## What is expected:
Keep every word the same. Repeat the records without their images.

## Data shown:
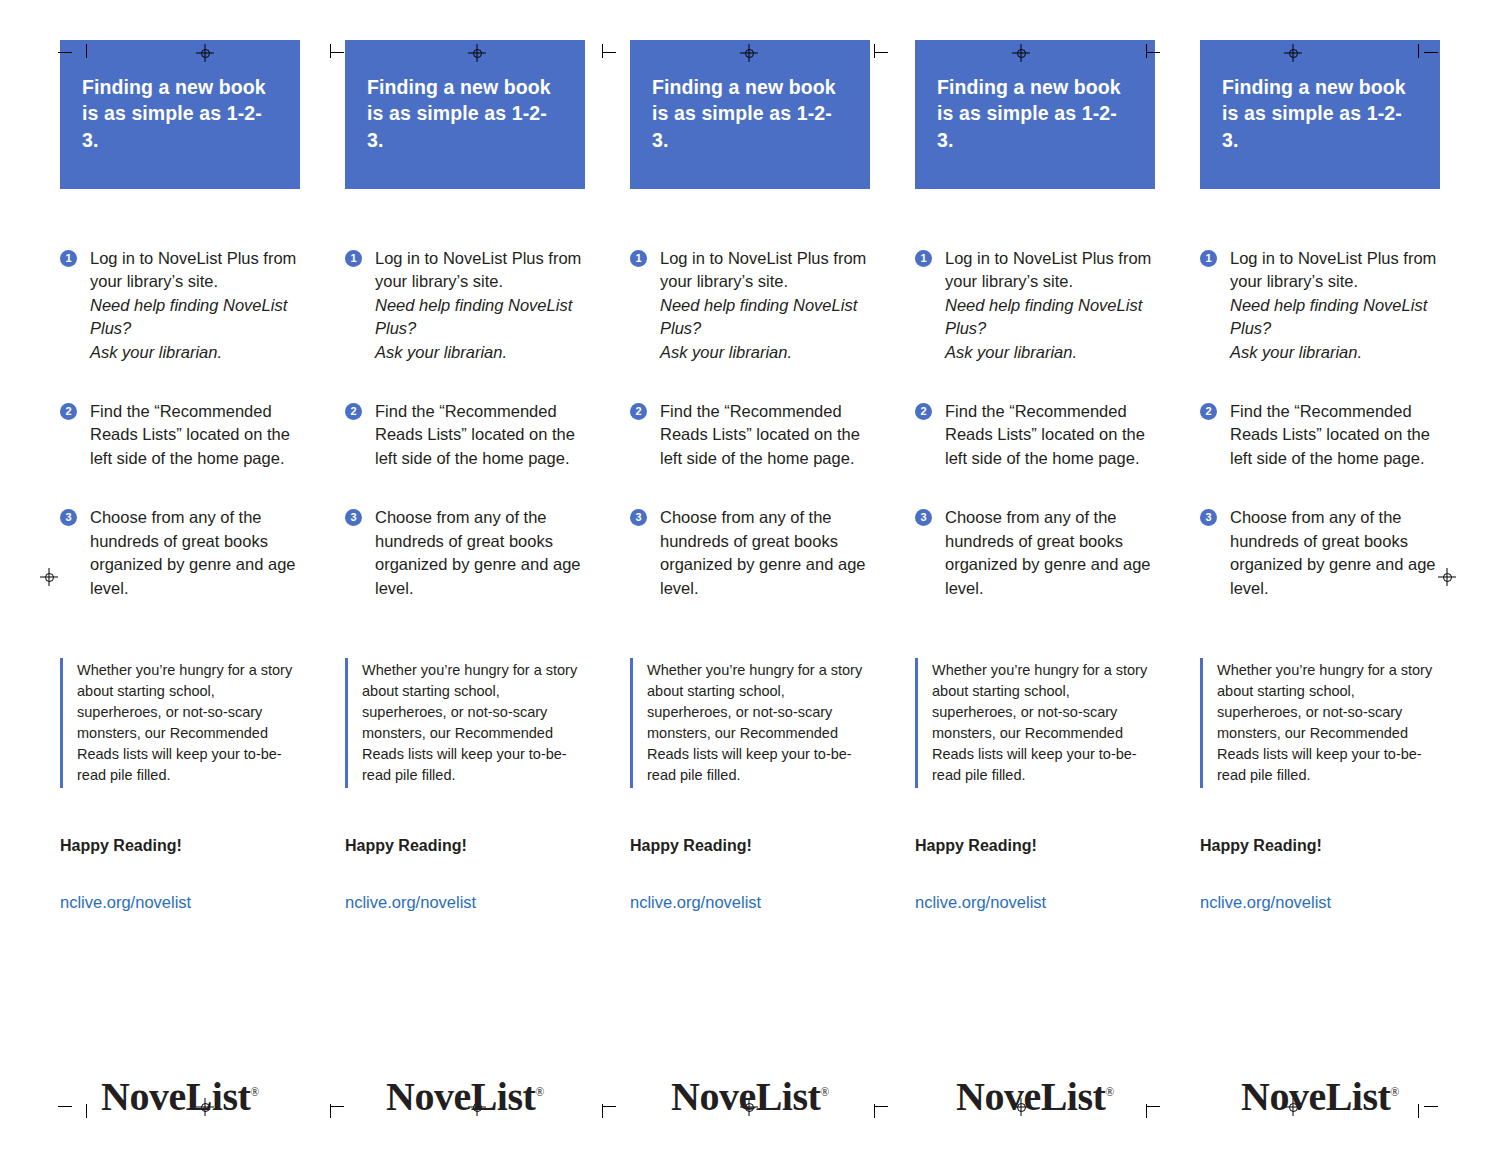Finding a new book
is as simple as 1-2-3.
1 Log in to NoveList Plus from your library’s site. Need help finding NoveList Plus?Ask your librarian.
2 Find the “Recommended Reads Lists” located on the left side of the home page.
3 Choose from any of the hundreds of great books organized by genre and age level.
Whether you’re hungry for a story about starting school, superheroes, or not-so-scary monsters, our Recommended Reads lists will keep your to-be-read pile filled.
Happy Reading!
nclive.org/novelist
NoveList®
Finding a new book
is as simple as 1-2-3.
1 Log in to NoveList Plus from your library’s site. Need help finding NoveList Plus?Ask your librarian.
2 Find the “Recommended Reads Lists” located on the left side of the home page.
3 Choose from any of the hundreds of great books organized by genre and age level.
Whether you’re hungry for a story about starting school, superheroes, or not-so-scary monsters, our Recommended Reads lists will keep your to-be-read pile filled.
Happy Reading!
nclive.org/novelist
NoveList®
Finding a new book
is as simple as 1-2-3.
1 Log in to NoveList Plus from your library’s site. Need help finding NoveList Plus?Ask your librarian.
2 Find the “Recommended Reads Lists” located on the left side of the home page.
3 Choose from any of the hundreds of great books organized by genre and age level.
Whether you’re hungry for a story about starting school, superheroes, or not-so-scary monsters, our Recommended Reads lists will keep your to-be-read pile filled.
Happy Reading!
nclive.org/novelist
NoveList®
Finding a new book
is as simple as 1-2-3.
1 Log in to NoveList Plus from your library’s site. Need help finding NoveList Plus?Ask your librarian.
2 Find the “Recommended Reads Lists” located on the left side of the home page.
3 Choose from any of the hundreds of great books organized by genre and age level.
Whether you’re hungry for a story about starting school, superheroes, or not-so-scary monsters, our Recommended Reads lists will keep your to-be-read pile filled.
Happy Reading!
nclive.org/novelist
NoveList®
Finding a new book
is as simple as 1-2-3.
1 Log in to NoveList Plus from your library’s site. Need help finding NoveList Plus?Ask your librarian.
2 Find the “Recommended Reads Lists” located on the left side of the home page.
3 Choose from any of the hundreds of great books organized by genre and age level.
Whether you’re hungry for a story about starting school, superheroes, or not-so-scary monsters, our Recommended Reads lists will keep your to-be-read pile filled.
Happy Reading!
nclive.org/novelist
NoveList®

## Output below:
Finding a new book
is as simple as 1-2-3.
1 Log in to NoveList Plus from your library’s site. Need help finding NoveList Plus?Ask your librarian.
2 Find the “Recommended Reads Lists” located on the left side of the home page.
3 Choose from any of the hundreds of great books organized by genre and age level.
Whether you’re hungry for a story about starting school, superheroes, or not-so-scary monsters, our Recommended Reads lists will keep your to-be-read pile filled.
Happy Reading!
nclive.org/novelist
NoveList®
Finding a new book
is as simple as 1-2-3.
1 Log in to NoveList Plus from your library’s site. Need help finding NoveList Plus?Ask your librarian.
2 Find the “Recommended Reads Lists” located on the left side of the home page.
3 Choose from any of the hundreds of great books organized by genre and age level.
Whether you’re hungry for a story about starting school, superheroes, or not-so-scary monsters, our Recommended Reads lists will keep your to-be-read pile filled.
Happy Reading!
nclive.org/novelist
NoveList®
Finding a new book
is as simple as 1-2-3.
1 Log in to NoveList Plus from your library’s site. Need help finding NoveList Plus?Ask your librarian.
2 Find the “Recommended Reads Lists” located on the left side of the home page.
3 Choose from any of the hundreds of great books organized by genre and age level.
Whether you’re hungry for a story about starting school, superheroes, or not-so-scary monsters, our Recommended Reads lists will keep your to-be-read pile filled.
Happy Reading!
nclive.org/novelist
NoveList®
Finding a new book
is as simple as 1-2-3.
1 Log in to NoveList Plus from your library’s site. Need help finding NoveList Plus?Ask your librarian.
2 Find the “Recommended Reads Lists” located on the left side of the home page.
3 Choose from any of the hundreds of great books organized by genre and age level.
Whether you’re hungry for a story about starting school, superheroes, or not-so-scary monsters, our Recommended Reads lists will keep your to-be-read pile filled.
Happy Reading!
nclive.org/novelist
NoveList®
Finding a new book
is as simple as 1-2-3.
1 Log in to NoveList Plus from your library’s site. Need help finding NoveList Plus?Ask your librarian.
2 Find the “Recommended Reads Lists” located on the left side of the home page.
3 Choose from any of the hundreds of great books organized by genre and age level.
Whether you’re hungry for a story about starting school, superheroes, or not-so-scary monsters, our Recommended Reads lists will keep your to-be-read pile filled.
Happy Reading!
nclive.org/novelist
NoveList®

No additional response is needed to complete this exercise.